Bien sûr, il ne s'agit pas de dire que tout est permis au nom de l'art ou de l'humour, les lois (souvent d'ailleurs inappliquées, cf. cette BD pédopornographique distribuée et vendue malgré l'évidence de son illégalité) doivent aussi protéger les particuliers, notamment de la diffamation. Il s'agit d'un juste équilibre à trouver, entre droit à la liberté des auteurs et droit de tout un chacun au respect.

Il faut bien comprendre également que l'on ne peut extraire un propos, inscrit dans un contexte et issu d'un long spectacle, et le considérer comme les dires de son interprète. Un humoriste, tout comme un acteur, joue un rôle lors d'une représentation, même dans un spectacle de stand-up, où il est supposé être lui-même et raconter des anecdotes personnelles (qui sont, au minimum, clairement revisitées et améliorées). 
L'humour noir que pratique Mike Ward est un genre particulier, qui évidemment ne convient pas à tout le monde. Mais faut-il prendre le risque d'interdire ce qui ne fait pas l'unanimité ? Parce qu'à ce moment-là, il ne va plus rester grand-chose.  

Vous avez le droit d'être choqués par Mike Ward. C'est le propre de l'humour noir : choquer pour dépasser l'horreur d'une situation et susciter les rires. Vous avez le droit de vous plaindre. Vous avez le droit de ne pas l'écouter. Mais cela ne vous donne pas le droit de le museler.
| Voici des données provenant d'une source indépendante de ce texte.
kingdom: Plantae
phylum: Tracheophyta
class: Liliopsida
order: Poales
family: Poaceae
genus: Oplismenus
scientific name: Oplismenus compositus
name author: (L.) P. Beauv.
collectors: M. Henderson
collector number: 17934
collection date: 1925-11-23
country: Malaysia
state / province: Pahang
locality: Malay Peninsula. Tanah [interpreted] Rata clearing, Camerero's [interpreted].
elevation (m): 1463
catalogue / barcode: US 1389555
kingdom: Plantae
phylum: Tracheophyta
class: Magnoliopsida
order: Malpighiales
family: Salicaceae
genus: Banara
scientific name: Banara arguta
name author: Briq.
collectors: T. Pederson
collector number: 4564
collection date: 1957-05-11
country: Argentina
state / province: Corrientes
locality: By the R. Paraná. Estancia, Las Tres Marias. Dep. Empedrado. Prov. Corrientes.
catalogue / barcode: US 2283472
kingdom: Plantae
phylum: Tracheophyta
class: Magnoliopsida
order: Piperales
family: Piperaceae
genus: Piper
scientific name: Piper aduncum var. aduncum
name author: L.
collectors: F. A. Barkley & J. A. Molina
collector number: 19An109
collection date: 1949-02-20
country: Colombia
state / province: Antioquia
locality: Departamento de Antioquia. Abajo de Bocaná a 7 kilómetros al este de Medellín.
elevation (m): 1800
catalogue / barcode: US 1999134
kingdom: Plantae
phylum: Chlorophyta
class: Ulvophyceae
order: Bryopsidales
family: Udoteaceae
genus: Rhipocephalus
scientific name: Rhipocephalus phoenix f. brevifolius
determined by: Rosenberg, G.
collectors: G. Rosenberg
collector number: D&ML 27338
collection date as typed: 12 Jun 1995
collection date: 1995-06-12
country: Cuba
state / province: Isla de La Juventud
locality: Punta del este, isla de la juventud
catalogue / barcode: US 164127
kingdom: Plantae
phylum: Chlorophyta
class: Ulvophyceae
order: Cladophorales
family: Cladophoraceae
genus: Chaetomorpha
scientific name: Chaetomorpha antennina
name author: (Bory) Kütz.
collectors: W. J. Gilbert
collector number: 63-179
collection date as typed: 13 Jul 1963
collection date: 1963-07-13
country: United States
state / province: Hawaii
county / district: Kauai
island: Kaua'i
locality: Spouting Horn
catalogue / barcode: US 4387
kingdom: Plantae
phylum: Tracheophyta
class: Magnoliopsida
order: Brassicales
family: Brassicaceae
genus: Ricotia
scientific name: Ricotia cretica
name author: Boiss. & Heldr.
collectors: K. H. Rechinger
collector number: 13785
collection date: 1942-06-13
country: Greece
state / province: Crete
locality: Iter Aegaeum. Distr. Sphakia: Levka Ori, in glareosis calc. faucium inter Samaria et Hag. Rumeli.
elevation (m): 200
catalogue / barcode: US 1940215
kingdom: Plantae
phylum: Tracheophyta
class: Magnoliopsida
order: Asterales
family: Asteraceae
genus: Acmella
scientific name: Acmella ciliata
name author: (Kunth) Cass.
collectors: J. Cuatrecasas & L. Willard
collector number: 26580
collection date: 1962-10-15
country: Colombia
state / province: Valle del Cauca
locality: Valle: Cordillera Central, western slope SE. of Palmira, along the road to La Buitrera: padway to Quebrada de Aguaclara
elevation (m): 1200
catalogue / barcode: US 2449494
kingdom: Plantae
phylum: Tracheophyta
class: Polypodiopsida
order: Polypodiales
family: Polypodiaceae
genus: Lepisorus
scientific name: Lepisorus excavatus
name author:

C'est ça aussi être adulte : apprendre à faire la part des choses et à ne pas être terrassé par une blague ou une attitude qui semble déplaisante. 
Si demain l'on doit limiter l'art et la fiction au ressenti du plus fragile, il n'y aura plus d'art ni de fiction.
Nous sommes donc face à un choix de société. Accepter de ne pas toujours être d'accord avec tout ou tout interdire au nom de principes absurdes qui détruisent en prétextant protéger. Et pour ce coup-ci, c'est passé de justesse : 5 voix contre 4...
Ne croyez surtout pas que nous sommes à l'abri de ces dérives, les mêmes fanatiques sont à l'œuvre en France et en Europe. Des gens choqués par tout, capables du pire, car persuadés d'être les détenteurs d'une vérité absolue et d'agir au nom du Bien. Perso, je préfère avoir des ennemis qu'une foule qui veut mon "bien" à ce point-là...

En tout cas, félicitations Mike. Et bon vent à toi !






[1] On va faire simple pour que même les abrutis comprennent. S'approprier quelque chose, c'est mettre la main, indûment, sur un bien qui ne t'appartient pas. Si tu as 100 dollars, que je te mets un flingue sur la tempe et que je te les vole, je me suis approprié tes 100 putains de dollars, tu ne les as plus. Par contre, si tu as des dreads et que je décide de me coiffer comme toi (hypothèse farfelue vu la tronche que j'aurais), je ne te vole rien, je fais juste usage de mon droit à faire ce que je veux de mes cheveux (en fait, je n'ai pas de cheveux, enfin... plus, mais c'est juste un exemple). Pareil si je décide de porter un kilt (le mien, que j'ai acheté) ou de me foutre des anneaux dans le pif. Dans mon cas, pour les anneaux, il y a quand même peu de chances... mais disons que je ne m'approprie rien. Je fais juste ce que bon me semble, sans nuire à personne.